Criticism & Exaggeration (vs3) – Tobiah joined the chorus claiming that the wall they were building was so weak that it would break down with even just a fox walking on it! We need to know who we are, we need to also know what we are doing to allow unfounded criticism to not disrupt our progress or sow seeds of doubt.
Responding to criticism
1. Take it to God! “Hear, O our God, for we are despised…” (vs4) Your Father is large and in charge of everything. You have free access into His presence because of Jesus and your faith in Him. You are the beloved child of the most high God. So take the opposition you face to Him, lay it out before Him because you can and because He loves you.
Their prayer at this point essentially was; ‘defend us God & vindicate us Lord’. When you take criticism and opposition to God in prayer it relieves you of the need to try to defend yourself or vindicate yourself. Letting go of your right to feel wronged helps one to keep focussed on what you have been called to do and to keep focussed on being like Christ in the midst of this opposition.

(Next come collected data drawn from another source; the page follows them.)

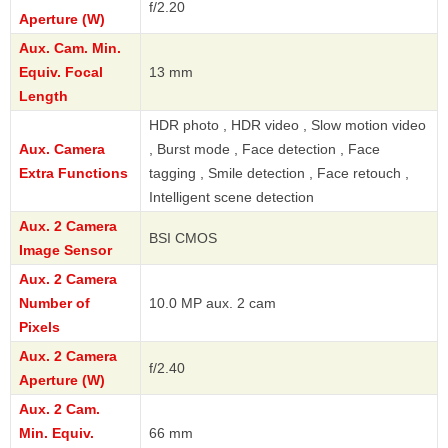
f/2.20
Aperture (W)
Aux. Cam. Min.
Equiv. Focal
13 mm
Length
HDR photo , HDR video , Slow motion video
Aux. Camera
, Burst mode , Face detection , Face
Extra Functions
tagging , Smile detection , Face retouch ,
Intelligent scene detection
Aux. 2 Camera
BSI CMOS
Image Sensor
Aux. 2 Camera
Number of
10.0 MP aux. 2 cam
Pixels
Aux. 2 Camera
f/2.40
Aperture (W)
Aux. 2 Cam.
Min. Equiv.
66 mm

2. Get back to the job at hand. “So we built the wall” (vs6) After praying, they got back to the work at hand in spite of the opposition. Isn’t that the best response to opposition, to proceed with the course of action you know God told you to proceed with?
We will all face opposition to the mandates God gives us personally and corporately to advance His kingdom in our lives and through our church. May we never get drawn in by the tactics of our enemy, distracted from the task, tempted to sin, but may we take it to God in prayer and may we get back to the job at hand!